Abe backs May and says Britain needs deal for Brexit

Prime Minister Shinzo Abe said on Thursday that the world did not want to see a disorderly Brexit and that it fully supported the withdrawal agreement of the British Prime Minister Theresa May of the European Union, now facing defeat in Parliament.

Some of the top companies in Japan in Britain warned that a Brexit without a deal could be a disaster.
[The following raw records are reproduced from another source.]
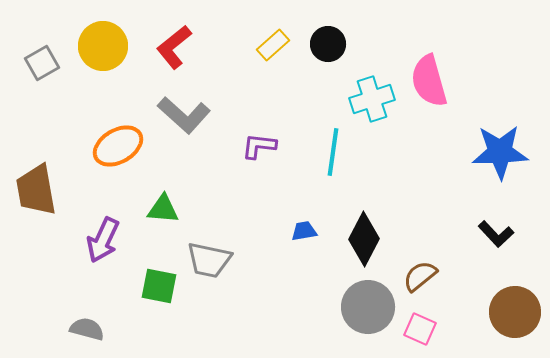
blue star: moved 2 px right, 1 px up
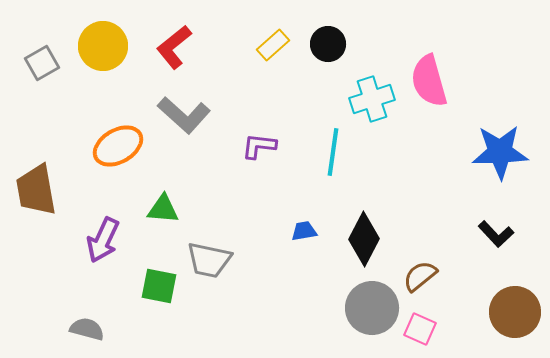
gray circle: moved 4 px right, 1 px down
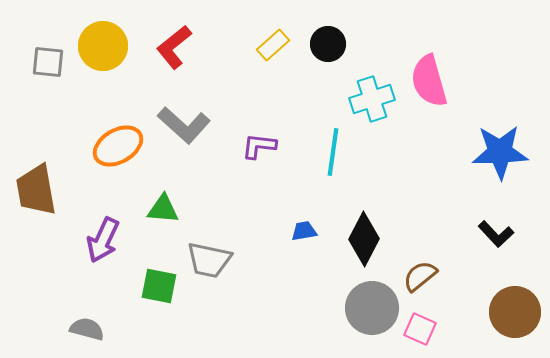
gray square: moved 6 px right, 1 px up; rotated 36 degrees clockwise
gray L-shape: moved 10 px down
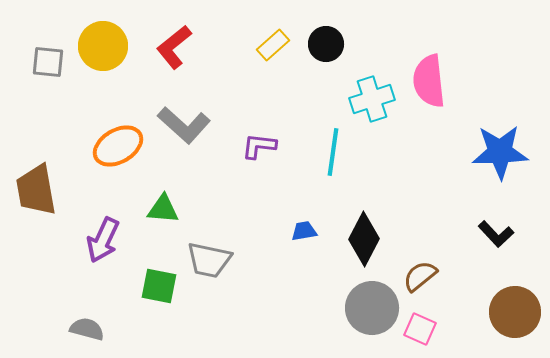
black circle: moved 2 px left
pink semicircle: rotated 10 degrees clockwise
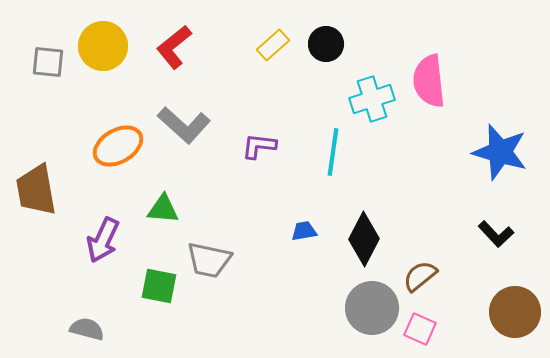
blue star: rotated 18 degrees clockwise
After meeting with May in London, Abe said it was a scenario no one wanted to see.

"Japan's willingness to further develop this partnership with the UK, to invest more in the country and to have more economic growth with the United Kingdom is strong," Abe said in a translator at a news conference next May.
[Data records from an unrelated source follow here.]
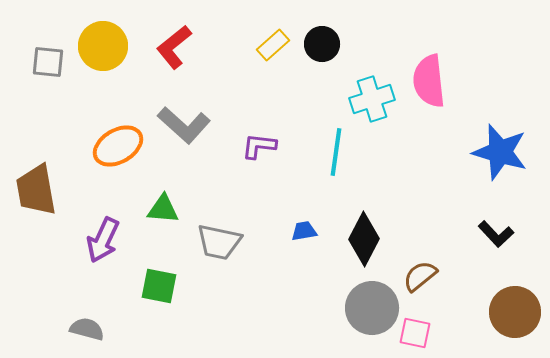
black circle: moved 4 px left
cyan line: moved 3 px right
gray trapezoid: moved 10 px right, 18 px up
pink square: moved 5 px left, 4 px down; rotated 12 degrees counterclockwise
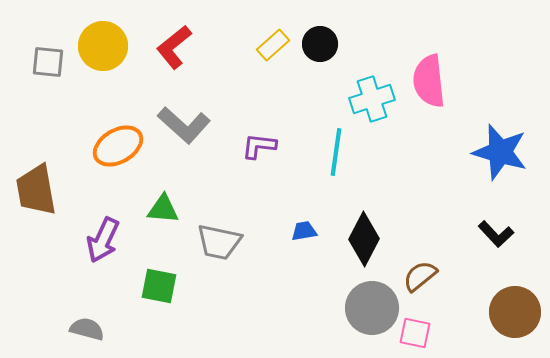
black circle: moved 2 px left
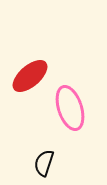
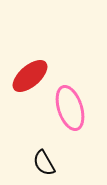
black semicircle: rotated 48 degrees counterclockwise
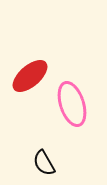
pink ellipse: moved 2 px right, 4 px up
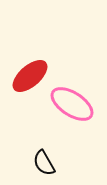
pink ellipse: rotated 39 degrees counterclockwise
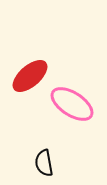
black semicircle: rotated 20 degrees clockwise
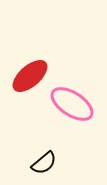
black semicircle: rotated 120 degrees counterclockwise
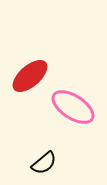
pink ellipse: moved 1 px right, 3 px down
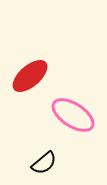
pink ellipse: moved 8 px down
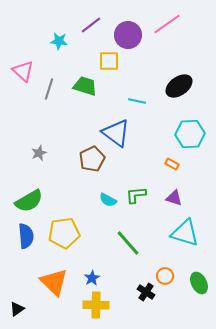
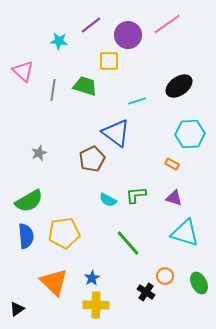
gray line: moved 4 px right, 1 px down; rotated 10 degrees counterclockwise
cyan line: rotated 30 degrees counterclockwise
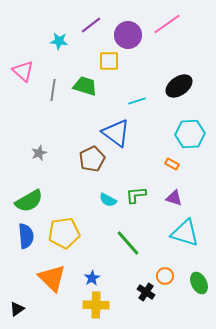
orange triangle: moved 2 px left, 4 px up
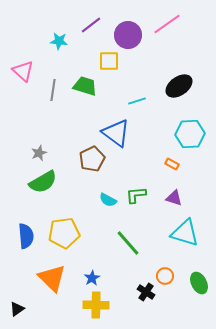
green semicircle: moved 14 px right, 19 px up
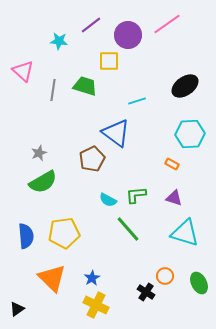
black ellipse: moved 6 px right
green line: moved 14 px up
yellow cross: rotated 25 degrees clockwise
Prime Minister Shinzo Abe and British Prime Minister Theresa May walk through the World Rugby Museum during a visit to Twickenham Rugby Stadium in London on January 10. (AP)
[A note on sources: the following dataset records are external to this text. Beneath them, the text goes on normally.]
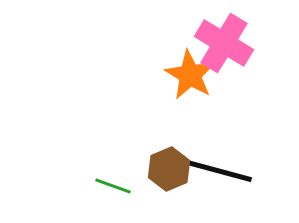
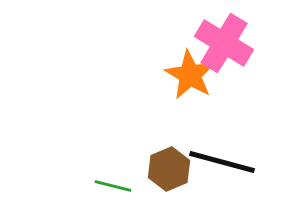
black line: moved 3 px right, 9 px up
green line: rotated 6 degrees counterclockwise
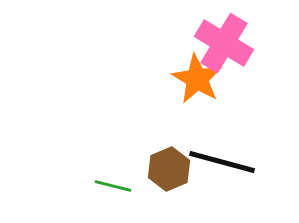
orange star: moved 7 px right, 4 px down
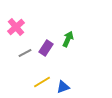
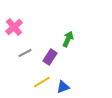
pink cross: moved 2 px left
purple rectangle: moved 4 px right, 9 px down
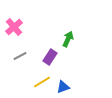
gray line: moved 5 px left, 3 px down
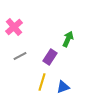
yellow line: rotated 42 degrees counterclockwise
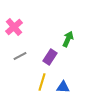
blue triangle: rotated 24 degrees clockwise
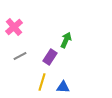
green arrow: moved 2 px left, 1 px down
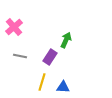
gray line: rotated 40 degrees clockwise
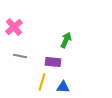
purple rectangle: moved 3 px right, 5 px down; rotated 63 degrees clockwise
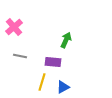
blue triangle: rotated 32 degrees counterclockwise
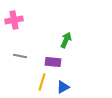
pink cross: moved 7 px up; rotated 30 degrees clockwise
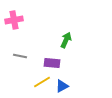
purple rectangle: moved 1 px left, 1 px down
yellow line: rotated 42 degrees clockwise
blue triangle: moved 1 px left, 1 px up
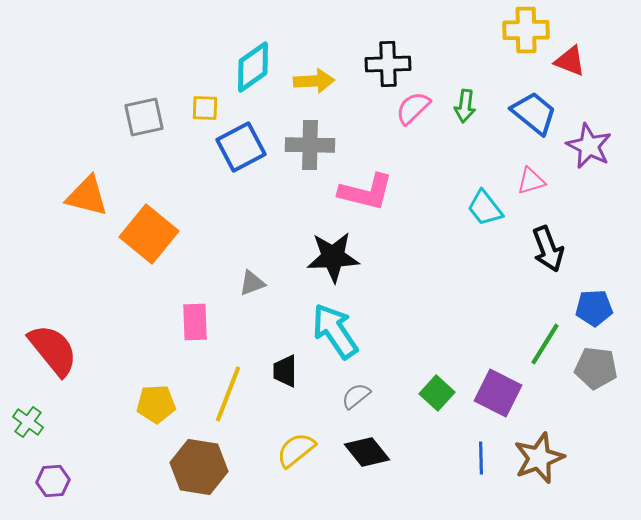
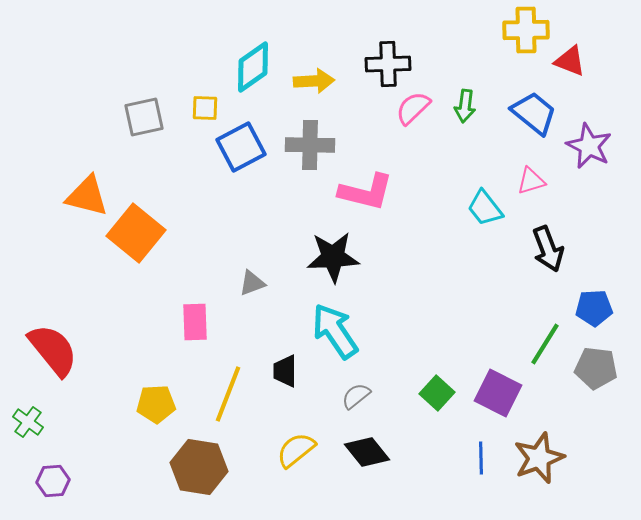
orange square: moved 13 px left, 1 px up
"That's why we really expect a Brexit without agreement to be avoided and, in fact, that's the wish of the whole world."

Japanese companies have spent more than 59 billions of dollars in Britain, encouraged by successive British governments since Margaret Thatcher promised them a business-friendly basis for trading across Europe.

Brexit's future remains deeply uncertain - with options ranging from a disorderly exit from the EU to another association referendum - because UK lawmakers need to vote for an agreement in 15 to introduce the EU.

Abe has been one of the strongest international supporters of the Brexit deal since meeting with May in September. When the two met at a G20 meeting in Buenos Aires in December, he called for May's support to avoid a "non-agreement" and ensure transparency, predictability and legal stability in the process.

"Japan is in full support of the elaborate EU withdrawal agreement by Prime Minister May, who plans a transition that will ensure legal stability for the companies that have invested in this country," he said. However, investors fear that if the deal is not accepted, as expected, the world's fifth-largest economy could plunge into a chaotic, non-negotiated exit from the world's largest trading bloc, severely hampering supply chains.

Britain's business minister, Greg Clark, also said Brexit will not be a disaster and partners like Japan need to ensure that this will be avoided.

May told reporters that the only way to avoid such a scenario was for lawmakers to back their agreement.